As a stay-at-home mum following my husband to Hong Kong was somewhat daunting. The idea of being pulled away from my established friends, mothers group and my support network was quite a challenge to overcome. In the beginning I would be lying if I didn’t say it was lonely and tough to find new friends and new mums to connect with here.
I joined an online forum and organised to meet up with other mums only to find I really wasn’t ready for the Hong Kong way of life. I had never been to a mothers group meet-up where everyone complained about bringing their kids along and instead organised that next time the kids would go on a helper meet-up while the mums went out for lunch, coffee or drinks elsewhere.
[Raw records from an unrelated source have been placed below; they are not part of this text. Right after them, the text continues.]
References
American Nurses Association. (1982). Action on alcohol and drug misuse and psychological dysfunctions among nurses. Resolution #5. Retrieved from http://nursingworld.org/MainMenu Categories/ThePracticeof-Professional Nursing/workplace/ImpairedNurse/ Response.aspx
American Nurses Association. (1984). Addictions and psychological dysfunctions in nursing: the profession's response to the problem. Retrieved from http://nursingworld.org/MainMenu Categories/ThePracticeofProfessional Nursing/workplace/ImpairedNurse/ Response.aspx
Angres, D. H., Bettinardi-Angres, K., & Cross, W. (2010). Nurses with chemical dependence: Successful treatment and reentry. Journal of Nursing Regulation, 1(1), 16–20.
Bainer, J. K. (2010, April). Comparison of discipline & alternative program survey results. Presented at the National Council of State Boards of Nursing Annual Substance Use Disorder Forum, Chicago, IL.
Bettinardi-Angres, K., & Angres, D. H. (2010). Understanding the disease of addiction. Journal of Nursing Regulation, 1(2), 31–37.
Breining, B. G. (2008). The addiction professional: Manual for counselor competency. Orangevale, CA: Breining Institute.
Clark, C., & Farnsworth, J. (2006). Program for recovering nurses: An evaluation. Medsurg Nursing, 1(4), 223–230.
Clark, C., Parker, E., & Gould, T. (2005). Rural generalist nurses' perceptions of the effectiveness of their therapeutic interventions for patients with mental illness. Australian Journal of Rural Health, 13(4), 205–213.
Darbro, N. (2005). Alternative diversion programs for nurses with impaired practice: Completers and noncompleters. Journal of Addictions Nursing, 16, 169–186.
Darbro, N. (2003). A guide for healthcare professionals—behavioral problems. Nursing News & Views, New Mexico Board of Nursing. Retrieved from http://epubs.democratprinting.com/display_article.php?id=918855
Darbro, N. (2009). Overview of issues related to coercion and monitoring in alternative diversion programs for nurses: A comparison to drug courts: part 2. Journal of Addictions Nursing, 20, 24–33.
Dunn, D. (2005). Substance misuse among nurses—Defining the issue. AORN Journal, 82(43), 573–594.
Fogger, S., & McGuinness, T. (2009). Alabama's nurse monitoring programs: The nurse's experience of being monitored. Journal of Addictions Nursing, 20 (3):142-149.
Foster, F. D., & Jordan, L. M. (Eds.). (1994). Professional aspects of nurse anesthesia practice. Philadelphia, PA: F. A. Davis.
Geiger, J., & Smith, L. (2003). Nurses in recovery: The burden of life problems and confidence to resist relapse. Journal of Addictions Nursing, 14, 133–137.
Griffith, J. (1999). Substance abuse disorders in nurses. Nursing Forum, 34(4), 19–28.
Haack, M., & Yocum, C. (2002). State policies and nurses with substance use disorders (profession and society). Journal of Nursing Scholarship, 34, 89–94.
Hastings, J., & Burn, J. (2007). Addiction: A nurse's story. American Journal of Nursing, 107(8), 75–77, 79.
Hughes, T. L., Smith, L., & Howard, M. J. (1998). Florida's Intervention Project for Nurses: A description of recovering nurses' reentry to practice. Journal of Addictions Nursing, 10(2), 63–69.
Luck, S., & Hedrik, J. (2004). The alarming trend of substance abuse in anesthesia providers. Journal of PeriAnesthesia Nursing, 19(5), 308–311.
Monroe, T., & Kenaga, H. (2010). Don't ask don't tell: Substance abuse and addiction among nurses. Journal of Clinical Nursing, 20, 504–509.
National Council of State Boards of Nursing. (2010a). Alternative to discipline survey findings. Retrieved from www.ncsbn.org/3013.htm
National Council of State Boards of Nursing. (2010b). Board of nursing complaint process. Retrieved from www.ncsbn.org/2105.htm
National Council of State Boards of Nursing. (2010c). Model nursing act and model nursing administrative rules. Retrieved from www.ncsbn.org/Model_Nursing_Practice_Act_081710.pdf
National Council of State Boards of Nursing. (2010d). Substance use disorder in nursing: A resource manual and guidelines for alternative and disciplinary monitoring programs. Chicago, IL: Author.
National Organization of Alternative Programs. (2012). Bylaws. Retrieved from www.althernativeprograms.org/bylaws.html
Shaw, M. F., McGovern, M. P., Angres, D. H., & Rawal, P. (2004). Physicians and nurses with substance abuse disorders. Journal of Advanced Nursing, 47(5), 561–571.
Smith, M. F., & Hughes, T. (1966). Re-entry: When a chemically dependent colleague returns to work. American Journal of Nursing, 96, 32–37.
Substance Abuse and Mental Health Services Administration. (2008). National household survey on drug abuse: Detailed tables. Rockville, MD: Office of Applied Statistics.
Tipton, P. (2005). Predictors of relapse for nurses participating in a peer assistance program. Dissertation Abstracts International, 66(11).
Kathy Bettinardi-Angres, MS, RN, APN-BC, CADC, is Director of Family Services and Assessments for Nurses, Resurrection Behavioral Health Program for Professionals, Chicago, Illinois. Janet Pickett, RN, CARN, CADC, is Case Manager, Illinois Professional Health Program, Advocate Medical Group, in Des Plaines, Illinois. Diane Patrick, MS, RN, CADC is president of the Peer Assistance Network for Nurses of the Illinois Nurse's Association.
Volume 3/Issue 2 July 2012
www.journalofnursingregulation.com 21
They talked about handbags and Shenzhen and I found I really didn’t connect at all.
Disheartened I tried another time only to encounter a similar attitude where having to drag ones children around was a burden and the mums spent almost the entire time whinging about how hard life was when they had their kids with them.
What had I got myself in for?
My husband pushed me to give it one more go. I’m so glad I listened to him… I met a small group of mums with kids a similar age to Mitchell and they were … for want of a better word … normal. They wanted the kids to play together, and they did. They didn’t complain about how much of a pain hanging around with the children was nor did they ask that we organise helper playdates. None of us cared what our husbands did for work or where we came from. We all just clicked. We ended up organising regular gatherings for our kids to play while we talked. There was no pressure, no trying to outdo one another, no pretending to be something we weren’t. The conversation was varied and interesting covering a wide range of, well, everything. It was refreshing and re-assuring to meet mums just like me.
From those wonderful ladies I found a renewed energy that life in Hong Kong would be ok and that if at first you don’t succeed at finding people to click with, keep trying.
Kindergarten never really offered me a chance to connect with many parents. Primary school however offered me an entirely new community of mums (and dads) to interact with. Interestingly, whilst I met a few mums when Bethany was in Year One it wasn’t until the middle of Year Two that friendships truly started to form for both Bethany and I. I don’t know if I am just lucky or if it is part of the Hong Kong way but many of the families from Bethany’s year (now Year Six *gaaaah*) have become a real community. We catch up for lunch or dinner with and without kids. We even go on holidays with various groups from time to time. We explore Hong Kong together or casually catch up on weekends. We can just sit and talk – no pressure, no expectation. We see the good and the bad of it and our friendships last through it all. It hasn’t been just the mums either. My husband has found lasting friendships with the dads in our group as well and regardless where we end up we know we’ll be friends with these wonderful people for life.
Now with Mitchell hitting Year Three I find a similar thing happening. Not as many parents connecting as with Bethany’s year, but definitely a small community that is slowly building strong friendships.
Nowadays I have a large and diverse group of friends here in Hong Kong from so many different areas of our lives. It didn’t happen overnight and unfortunately the transient nature of Hong Kong has meant I have seen some wonderful friends come only to head off overseas (or home) a short while later.
When you move to a new country it is daunting, and it can be overwhelming and lonely, but you can do it. If a shy geeky person like me can survive and thrive with amazing friendships in a strange new land, anyone can.
Ever lived the expat life? How did you discover communities that were the right fit for you?